MatchMiner will receive the $50,000 first prize and an opportunity to share their winning idea at the annual Personalized Medicine Conference (PMC) at Harvard Medical School, where the ideation challenge was first announced last year. Two runners-up were awarded $25,000 each for their innovative ideas.
MatchMiner: is an open computational platform developed at Dana-Farber Cancer Institute for matching patient-specific genomic profiles to precision cancer medicine clinical trials.
Clinical Trials Co-Operative “No Patient Left Behind” set up patient-centric, biomarker-driven clinical trials cooperatives where companies participate and "buy in" with biomarker/drug pairs.
Using Patient-Specific Cancer Mutanome and Pharmacogenomics “iCare for Cancer” patient-specific avatars for predicting drug response, discovering new indications for older drugs, and forecasting new drugs.
The Precision Trials Challenge was led by Harvard Business School and key members of the Personalized Medicine Conference Organizing Committee, including Edward Abrahams, president of the Personalized Medicine Coalition, and Raju Kucherlapti, the Paul C. Cabot Professor of Genetics and Professor of Medicine at Harvard Medical School.

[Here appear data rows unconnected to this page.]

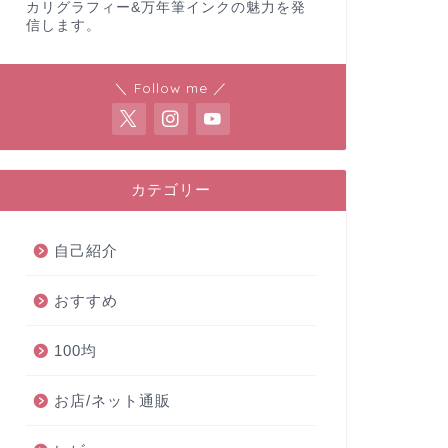
カリグラフィー&万年筆インクの魅力を発
信します。
＼ Follow me ／
カテゴリー
自己紹介
おすすめ
100均
お店/ネット通販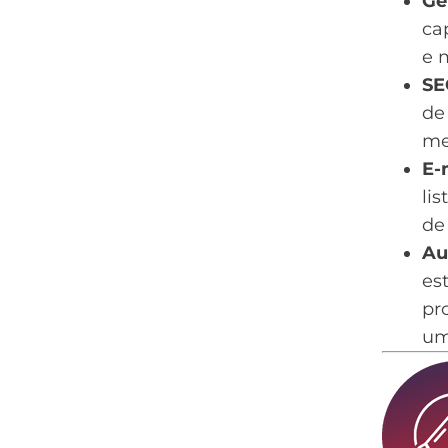
Ge
ca
e 
SE
de
me
E-
lis
de
Au
es
pr
um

A panel of judges comprising clinical trials experts, precision medicine leaders, and influencers in biopharma, medical, science, and academic fields provided expertise throughout the selection process.
The Challenge was the first research pilot for the newly-created, HBS/Kraft Precision Medicine Accelerator, launched with a $20 million gift from the Kraft Family Foundation. “It is exciting to see the potential for precision medicine, and we are happy to support the HBS/Kraft Precision Medicine Accelerator and its first project, the Precision Trials Challenge,” commented Robert K. Kraft, president, Kraft Family Foundation. “We are proud to contribute to such important research, knowing that precision medicine will make life-saving, precision therapies available to all patients in the future.”
The Accelerator’s mission is to expedite solutions to key precision medicine issues and disseminate best practices and models to enable commercialization. “I’m excited and honored to launch the HBS/Kraft Precision Medicine Accelerator to speed the pace of precision medicine breakthroughs. The Precision Trials Challenge is just the first of many new initiatives that the Accelerator will undertake,” said HBS professor Richard Hamermesh, Faculty co-chair, HBS/Kraft Precision Medicine Accelerator. “There are a number of challenges to consider as precision medicine advances in the healthcare industry. Our next challenge will focus on data and technology and will address these important precision medicine business issues in the future.”
About the Robert and Myra Kraft Family Foundation, Inc.:
The Kraft family, through its family Foundation, is committed to giving back to the community. The Foundation’s primary mission includes supporting education, health care, science, and the needs of underserved individuals by donating to organizations that qualify as exempt organizations under Section 501 (c) (3) of the U.S. Internal Revenue Code. The Foundation has primarily been funded by the generous donations of Robert K. Kraft, its president.